The nurse is attempting to take vital signs of an older adult hospitalized following knee surgery. The patient continuously yells, "It's 1999 and you are going to hurt me." What action should the nurse do first?

Reorient the patient. The first action that should be taken by the nurse is to reorient the patient. Hospitalized older adults are at risk for disorientation and confusion. Although the nurse will still need to take the vital signs and assess for infection, reorienting the patient remains the first action. If the patient can be reoriented, then the nurse may be able to complete the other actions without difficulty or potential harm to the patient. The nurse may need to notify the physician if the patient is unable to be oriented or if there are abnormalities with the assessment.
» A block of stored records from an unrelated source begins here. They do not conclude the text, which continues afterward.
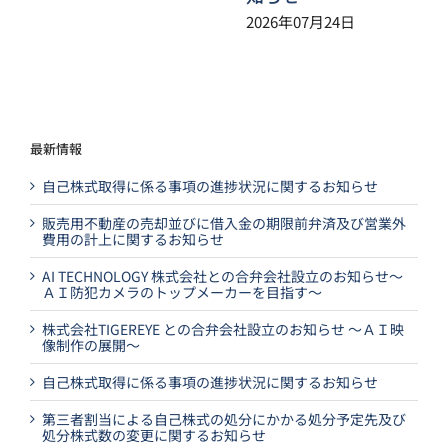
2026年07月24日
最新情報
自己株式取得に係る事項の進捗状況に関するお知らせ
販売用不動産の売却並びに借入金の期限前弁済及び営業外
費用の計上に関するお知らせ
AI TECHNOLOGY 株式会社との合弁会社設立のお知らせ～
ＡＩ防犯カメラのトップメーカーを目指す～
株式会社TIGEREYE との合弁会社設立のお知らせ ～ＡＩ映
像制作の展開～
自己株式取得に係る事項の進捗状況に関するお知らせ
第三者割当による自己株式の処分にかかる処分予定先及び
処分株式数の変更に関するお知らせ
When assessing the older adult, the nurse anticipates an increase in which component of the respiratory status?

Residual lung volume With an increase in residual lung volume the patient experiences fatigue and breathlessness with sustained activity. The nurse anticipates decreased vital capacity. The nurse anticipates decreased gas exchange and diffusing capacity resulting in impaired healing of tissues due to decreased oxygenation. The nurse anticipates difficulty coughing up secretions due to decreased cough efficiency.